Si el ser humano fuera un pelín más tonto se vendería en latas de conserva. Decir que los seres humanos son como borregos es halagarlos demasiado. En realidad son manipulables como semillas transgénicas. Si no, atiendan a esa moda que importaron los metrosexuales, esos esperpentos humanos más descafeinados que la coca-cola y que ya no hay viento que la descabalgue. Me refiero a la moda de los hombres de cuidarse y depilarse como mujeres. Y no es porque hayan descubierto que pringarse el cuerpo con potingues y rasurarse el cabello corporal favorece la circulación de la sangre o los vuelve más viriles. Tampoco porque les aumenta la inteligencia y les perfecciona las virtudes. Ni siquiera es por higiene. No, es una simple cuestión de estética. Tanto tiempo burlándose de la obsesión de las mujeres por semejantes acicalamientos y tanto quejarse del dispendio que les suponía y ahora van y las imitan. En lugar de curarlas a ellas, enferman ellos. Y todo porque los genios de la industria han descubierto, tras sesudos estudios, que afeminando a la población masculina duplican las ganancias. Así de sencillo. Exactamente el doble de negocio por la cara. Para lograrlo sólo han tenido que tirar de los mass media y hacer campañas metódicas de concienciación y lavado de cerebro. Y los gurús de la santa moda, omnipotentes, han logrado con creces su objetivo. El nuevo yugo, promovido por los magnates de la cosmética, ha sido impuesto con éxito.
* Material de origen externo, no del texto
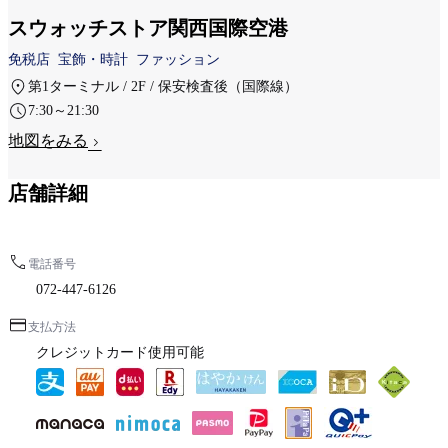
スウォッチストア関西国際空港
免税店
宝飾・時計
ファッション
第1ターミナル / 2F / 保安検査後（国際線）
7:30～21:30
地図をみる
店舗詳細
電話番号
072-447-6126
支払方法
クレジットカード使用可能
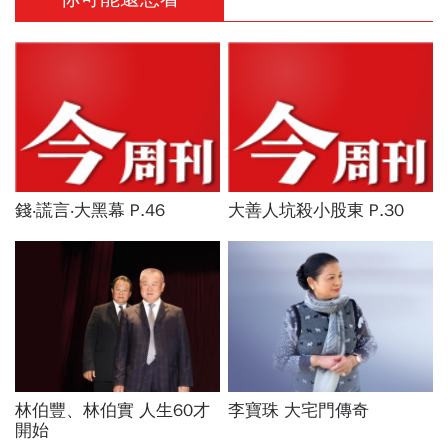
錢‧謊言‧大黑幕 P.46
大善人坑殺小股東 P.30
林伯豐、林伯實 人生60才
李寶珠 大宅門傳奇
開始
Ahora a forrarse un poco más a costa de la estupidez ajena.
Esto, para los que nacimos con un espíritu libre, repelente natural de todo tipo de esclavitud, tiene consecuencias negativas. Diría más: catastróficas. Especialmente para aquéllos a los que la naturaleza nos dotó con atributos que no se avienen con el nuevo fundamentalismo estético. Así me sucede que si alguna vez -¡por obligación o accidente-! me baño en el mar en época de turistas, a muchos cazo mirando alarmados mi naturaleza peluda. Y no precisamente porque les haga gracia que el viento convierta mi pecho en un tablao de gracia junquera. Basta ver sus caretos para entender que la sutileza del arte les está negada.
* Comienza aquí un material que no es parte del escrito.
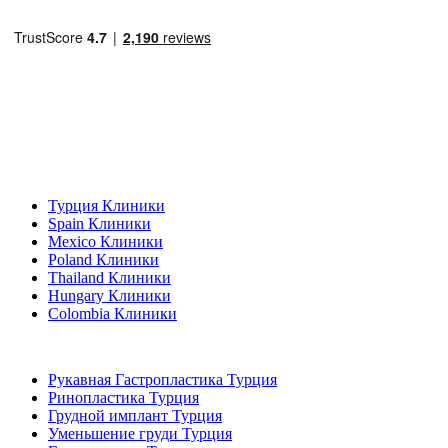
Популярные направления
Турция Клиники
Spain Клиники
Mexico Клиники
Poland Клиники
Thailand Клиники
Hungary Клиники
Colombia Клиники
Популярные виды лечения в Турция
Рукавная Гастропластика Турция
Ринопластика Турция
Грудной имплант Турция
Уменьшение груди Турция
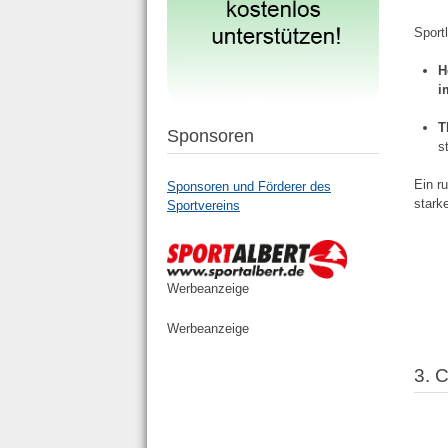
Sport
H
i
T
Sponsoren
s
Ein r
Sponsoren und Förderer des
stark
Sportvereins
Werbeanzeige
Werbeanzeige
3. 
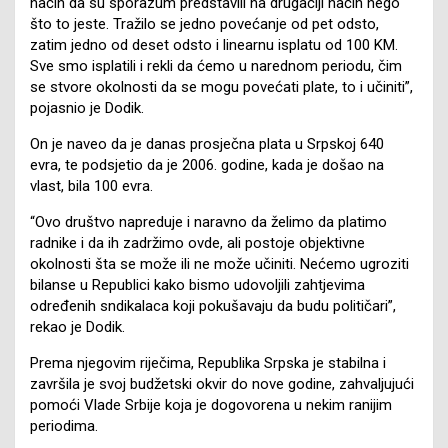
način da su sporazum predstavili na drugačiji način nego
što to jeste. Tražilo se jedno povećanje od pet odsto,
zatim jedno od deset odsto i linearnu isplatu od 100 KM.
Sve smo isplatili i rekli da ćemo u narednom periodu, čim
se stvore okolnosti da se mogu povećati plate, to i učiniti”,
pojasnio je Dodik.
On je naveo da je danas prosječna plata u Srpskoj 640
evra, te podsjetio da je 2006. godine, kada je došao na
vlast, bila 100 evra.
“Ovo društvo napreduje i naravno da želimo da platimo
radnike i da ih zadržimo ovde, ali postoje objektivne
okolnosti šta se može ili ne može učiniti. Nećemo ugroziti
bilanse u Republici kako bismo udovoljili zahtjevima
određenih sndikalaca koji pokušavaju da budu političari”,
rekao je Dodik.
Prema njegovim riječima, Republika Srpska je stabilna i
završila je svoj budžetski okvir do nove godine, zahvaljujući
pomoći Vlade Srbije koja je dogovorena u nekim ranijim
periodima.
Por ellos, huelga decirlo, me la trae al pairo. A ninguno me gustaría invitarlo a rizármelo con sus caricias. Pero lo de las mozas lo llevo peor, que no nació uno sin sangre en las venas. Y cuando alguna mira mi pelambrera con cierta repugnancia, yo no puedo dejar de pensar, enfermando de lascivia, en su pubis teñido, perfumado, hecha con esmero la permanente y bien recortado para que nadie se le enrede en la entrepierna.
Menos mal que uno, a estas alturas de la vida, está hecho a todo y de nada se espanta, por aquello de que quien ha vivido una guerra no se asusta con petardos. Hace siglos que perdí toda esperanza en el homo economicus. Alguien dijo una vez que el hombre como el oso, cuanto más feo más hermoso. A bote pronto puede parecer la sentencia rencorosa de un feo. Pero si se piensa bien, analizando cómo andan las cosas y el derrotero que han tomado, no puede uno dejar de admirar la clarividencia y el funesto presagio que tan socarrón dicho esconde. Toda una advertencia moral para evitarnos la degradación de la especie. La involución que sufrimos desde el Renacimiento.
Qué quieren que les diga, si siguen así las cosas mucho me temo que el día en que las feministas sienten jurisdicción proclamando que el hombre que desee a una mujer es un pervertido será de ver la plaga de autocapados que sufriremos.